While I appreciate the compliment, I wish it would be more specific as to how it got that assessment. I can make a few guesses.
It seems obvious that this uses some kind of nearest-neighbour search. Take a corpus of authors, break their works into good-sized chunks, and then find the closest match for whatever the user gives you.
But what constitutes a match? We could use n-grams (words, and strings of words), as we do in many computational language tasks, but just matching the words in a book doesn’t mean you write like the author. Sure, Steinbeck and Faulkner wrote different words in their books just because of the topics they treated, but that’s not what we mean by writing style.
My guess is that writing style is more about patterns of words, especially function words like prepositions and conjunctions. (You may have noticed I start a lot of sentences with conjunctions like ‘but’ and ‘and’.) I’d try running all the words through a part-of-speech tagger, and see what matches that data best. Just a guess though.
I wonder if Orwell writes like Orwell. Here are three adjacent passages from Orwell’s Down and Out in Paris and London, with the computer’s assessment.
Or there was Henri, who worked in the sewers. He was a tall, melancholy man with curly hair, rather romantic-looking in his long, sewer-man’s boots. Henri’s peculiarity was that he did not speak, except for the purposes of work, literally for days together. Only a year before he had been a chauffeur in good employ and saving money. One day he fell in love, and when the girl refused him he lost his temper and kicked her. On being kicked the girl fell desperately in love with Henri, and for a fortnight they lived together and spent a thousand francs of Henri’s money. Then the girl was unfaithful; Henri planted a knife in her upper arm and was sent to prison for six months. As soon as she had been stabbed the girl fell more in love with Henri than ever, and the two made up their quarrel and agreed that when Henri came out of jail he should buy a taxi and they would marry and settle down. But a fortnight later the girl was unfaithful again, and when Henri came out she was with child, Henri did not stab her again. He drew out all his savings and went on a drinking-bout that ended in another month’s imprisonment; after that he went to work in the sewers. Nothing would induce Henri to talk. If you asked him why he worked in the sewers he never answered, but simply crossed his wrists to signify handcuffs, and jerked his head southward, towards the prison. Bad luck seemed to have turned him half-witted in a single day.
Or there was R., an Englishman, who lived six months of the year in Putney with his parents and six months in France. During his time in France he drank four litres of wine a day, and six litres on Saturdays; he had once travelled as far as the Azores, because the wine there is cheaper than anywhere in Europe. He was a gentle, domesticated creature, never rowdy or quarrelsome, and never sober. He would lie in bed till midday, and from then till midnight he was in his comer of the bistro, quietly and methodically soaking. While he soaked he talked, in a refined, womanish voice, about antique furniture. Except myself, R. was the only Englishman in the quarter.

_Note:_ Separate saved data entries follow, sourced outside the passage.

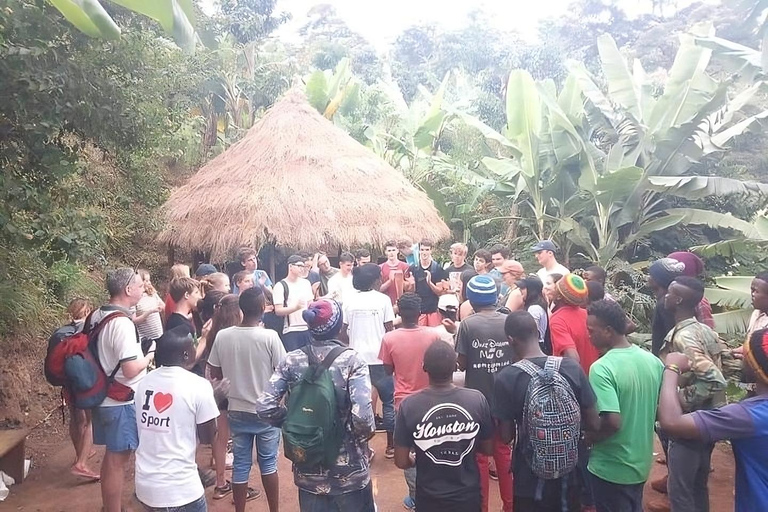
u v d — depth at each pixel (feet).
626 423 9.35
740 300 24.29
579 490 9.53
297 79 54.65
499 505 14.48
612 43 36.06
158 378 9.92
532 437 9.03
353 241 29.76
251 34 59.26
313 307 9.73
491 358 12.14
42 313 23.68
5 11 12.68
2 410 19.49
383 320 16.93
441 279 23.24
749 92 35.73
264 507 14.69
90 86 15.15
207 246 29.60
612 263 35.94
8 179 13.89
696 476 10.69
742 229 31.68
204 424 9.98
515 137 38.01
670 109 34.04
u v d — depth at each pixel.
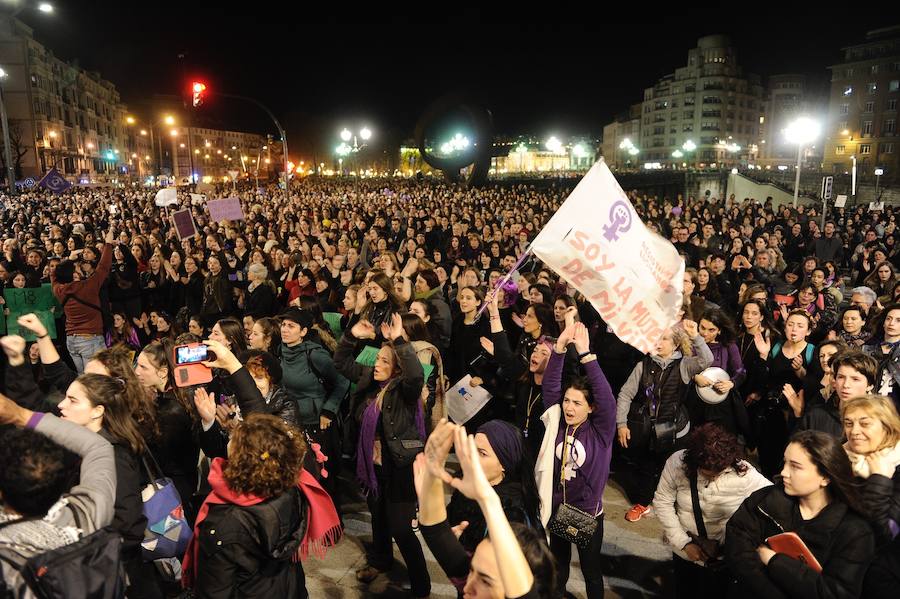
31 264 9.35
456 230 15.34
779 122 124.00
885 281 9.20
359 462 4.07
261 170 129.38
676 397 4.77
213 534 2.59
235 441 2.71
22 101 68.94
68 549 2.14
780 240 15.16
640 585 4.20
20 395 3.48
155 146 120.56
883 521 2.65
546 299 6.42
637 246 4.04
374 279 5.71
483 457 2.94
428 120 36.91
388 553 4.29
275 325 5.04
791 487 2.74
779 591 2.63
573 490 3.51
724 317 5.28
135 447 3.08
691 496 3.26
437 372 4.60
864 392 3.73
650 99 130.38
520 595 1.86
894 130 76.50
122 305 9.09
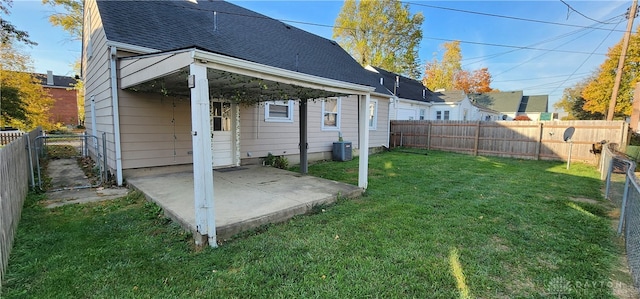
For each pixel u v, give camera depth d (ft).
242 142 24.31
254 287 7.02
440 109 64.34
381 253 8.92
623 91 58.90
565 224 11.84
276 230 10.75
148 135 18.79
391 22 77.56
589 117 83.15
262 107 25.46
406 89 61.77
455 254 8.94
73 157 28.86
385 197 15.80
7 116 49.49
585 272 8.02
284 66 24.36
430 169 25.71
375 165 27.89
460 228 11.18
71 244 9.26
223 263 8.19
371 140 39.11
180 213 11.28
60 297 6.54
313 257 8.59
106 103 18.66
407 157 34.35
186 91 18.53
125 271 7.66
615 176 15.72
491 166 27.96
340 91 15.47
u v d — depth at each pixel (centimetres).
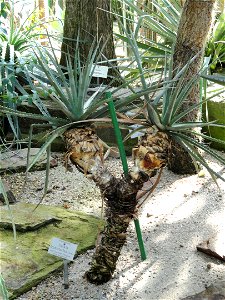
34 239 190
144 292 167
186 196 233
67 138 155
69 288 168
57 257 181
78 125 156
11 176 251
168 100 162
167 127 155
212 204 226
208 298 159
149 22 327
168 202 228
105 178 155
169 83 158
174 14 325
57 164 267
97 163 155
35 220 199
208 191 238
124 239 165
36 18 404
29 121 288
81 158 154
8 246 185
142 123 160
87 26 309
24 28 379
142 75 161
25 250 183
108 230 164
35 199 229
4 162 258
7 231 195
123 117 159
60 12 436
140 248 183
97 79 309
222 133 286
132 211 160
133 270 179
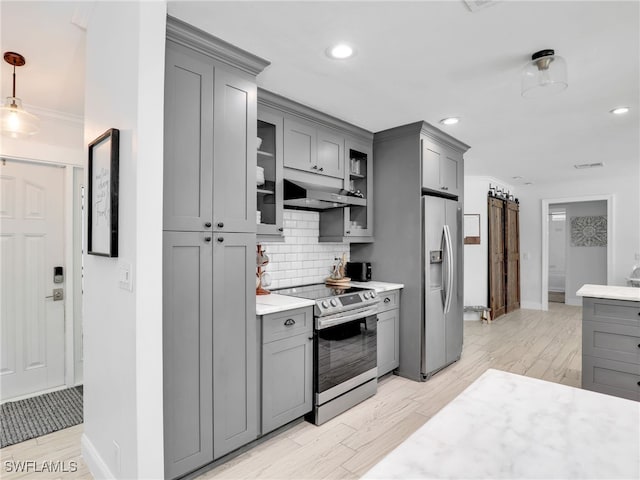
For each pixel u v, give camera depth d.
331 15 1.78
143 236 1.54
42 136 3.14
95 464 1.96
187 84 1.90
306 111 2.90
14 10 1.88
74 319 3.32
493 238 6.08
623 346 2.79
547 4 1.70
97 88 1.97
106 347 1.86
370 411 2.79
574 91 2.66
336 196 2.94
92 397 2.06
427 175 3.45
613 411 0.85
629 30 1.91
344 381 2.78
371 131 3.55
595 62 2.24
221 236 2.03
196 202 1.93
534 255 7.01
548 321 5.88
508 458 0.66
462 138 3.81
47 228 3.19
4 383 2.98
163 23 1.59
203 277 1.95
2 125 2.28
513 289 6.86
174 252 1.84
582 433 0.75
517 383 1.02
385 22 1.84
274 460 2.17
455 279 3.83
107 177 1.79
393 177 3.53
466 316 5.99
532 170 5.52
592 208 7.22
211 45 1.96
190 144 1.91
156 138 1.57
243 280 2.14
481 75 2.42
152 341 1.57
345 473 2.06
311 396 2.59
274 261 3.18
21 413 2.76
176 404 1.84
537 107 2.96
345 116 3.15
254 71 2.20
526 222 7.11
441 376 3.51
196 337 1.92
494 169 5.45
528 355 4.14
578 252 7.39
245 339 2.15
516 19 1.82
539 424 0.79
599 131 3.59
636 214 6.04
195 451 1.92
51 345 3.21
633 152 4.40
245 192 2.16
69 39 2.16
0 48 2.22
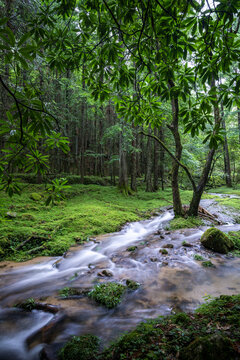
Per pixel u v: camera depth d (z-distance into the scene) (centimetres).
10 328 264
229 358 150
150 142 1622
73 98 1222
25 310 304
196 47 202
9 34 120
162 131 1612
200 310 246
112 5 181
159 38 194
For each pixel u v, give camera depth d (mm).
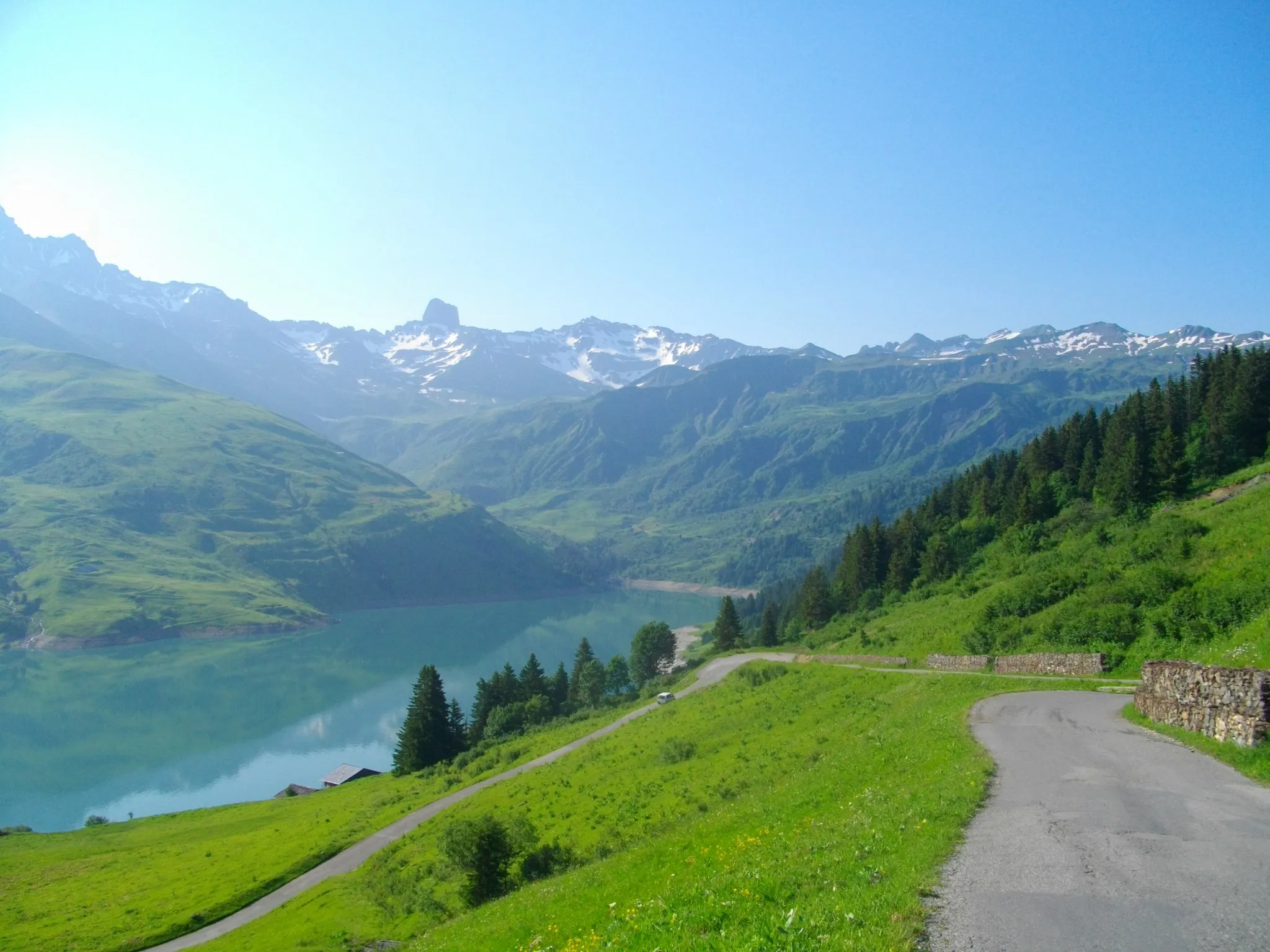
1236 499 61875
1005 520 107312
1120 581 51375
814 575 130500
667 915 15648
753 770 41469
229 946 49000
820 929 12117
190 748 144750
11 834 95062
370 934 45031
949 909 12367
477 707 129500
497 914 28766
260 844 75250
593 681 131000
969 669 53656
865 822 19344
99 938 54531
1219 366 114375
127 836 90188
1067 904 12250
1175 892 12523
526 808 54375
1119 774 20703
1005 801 18641
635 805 44625
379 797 87312
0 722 161750
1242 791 18406
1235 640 32812
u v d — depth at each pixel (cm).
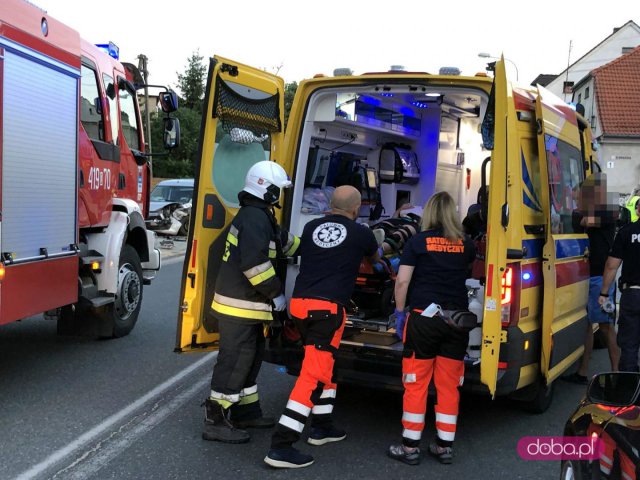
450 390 430
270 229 445
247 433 462
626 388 293
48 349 706
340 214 458
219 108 475
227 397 454
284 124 569
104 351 701
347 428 495
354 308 528
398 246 566
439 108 739
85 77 669
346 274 436
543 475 415
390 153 714
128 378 606
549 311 462
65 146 579
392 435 483
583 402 321
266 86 525
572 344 543
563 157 540
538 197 467
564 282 512
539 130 468
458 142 802
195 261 473
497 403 560
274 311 489
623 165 3500
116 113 747
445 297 426
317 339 426
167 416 507
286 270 521
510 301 425
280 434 413
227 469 412
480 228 547
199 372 631
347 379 461
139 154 808
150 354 693
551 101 526
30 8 520
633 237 530
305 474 409
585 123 642
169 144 776
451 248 433
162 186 2045
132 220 755
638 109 3572
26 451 433
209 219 483
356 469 419
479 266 533
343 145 650
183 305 475
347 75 535
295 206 552
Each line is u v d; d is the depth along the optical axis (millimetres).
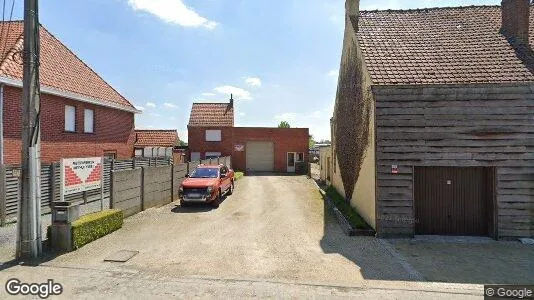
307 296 5734
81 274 6602
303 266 7211
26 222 7457
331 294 5824
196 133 33594
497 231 9578
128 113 22750
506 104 9617
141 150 30844
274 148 33594
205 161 21844
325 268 7102
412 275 6750
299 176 29469
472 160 9664
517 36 11367
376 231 9781
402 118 9812
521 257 7996
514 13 11539
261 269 7000
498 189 9625
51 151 15758
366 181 11164
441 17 13141
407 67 10484
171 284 6172
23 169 7453
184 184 14031
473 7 13500
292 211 13406
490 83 9547
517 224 9555
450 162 9719
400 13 13672
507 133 9594
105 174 15211
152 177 13883
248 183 23625
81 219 8812
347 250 8414
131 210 12250
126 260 7430
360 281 6414
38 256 7574
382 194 9812
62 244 8023
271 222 11414
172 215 12438
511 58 10570
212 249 8328
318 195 17875
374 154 10008
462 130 9695
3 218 9773
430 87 9719
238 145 33531
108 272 6715
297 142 33656
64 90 16312
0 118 12820
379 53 11242
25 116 7445
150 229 10289
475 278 6633
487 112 9648
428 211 10164
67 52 19703
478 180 10086
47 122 15555
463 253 8297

There were plenty of other people who lived lives just as eccentric as these: Monsieur Jules, the Roumanian, who had a glass eye and would not admit it, Furex the Liniousin stonemason, Roucolle the miser — he died before my time, though — old Laurent the rag-merchant, who used to copy his signature from a slip of paper he carried in his pocket. It would be fun to write some of their biographies, if one had time. I am trying to describe the people in our quarter, not for the mere curiosity, but because they are all part of the story. Poverty is what I am writing about, and I had my first contact with poverty in this slum. The slum, with its dirt and its queer lives, was first an object-lesson in poverty, and then the background of my own experiences. It is for that reason that I try to give some idea of what life was like there.
No wonder Orwell had writer’s block: schizophrenia.
UPDATE: Thanks to Kuri for that link in comments. It seems the author used
vocabulary (use of words), number of words, commas, and semicolons in sentences, number of sentences with quotation marks and dashes (direct speech).
I’d say this could be smartened up considerably. Just including some simple features would help, like the ratio of singletons (words appearing once) to other words, appearance of conjunctions, or ranking all the words by frequency and comparing lists.
This kind of makes me want to try building a better system. I won’t (for lack of time), but I think I will keep in mind that if you can take interesting work in natural language processing and make a simple web implementation, people will think it is interesting. You can also have a lot of English major hotheads sniping at you because you snubbed Toni Morrison. Wouldn’t that be fun!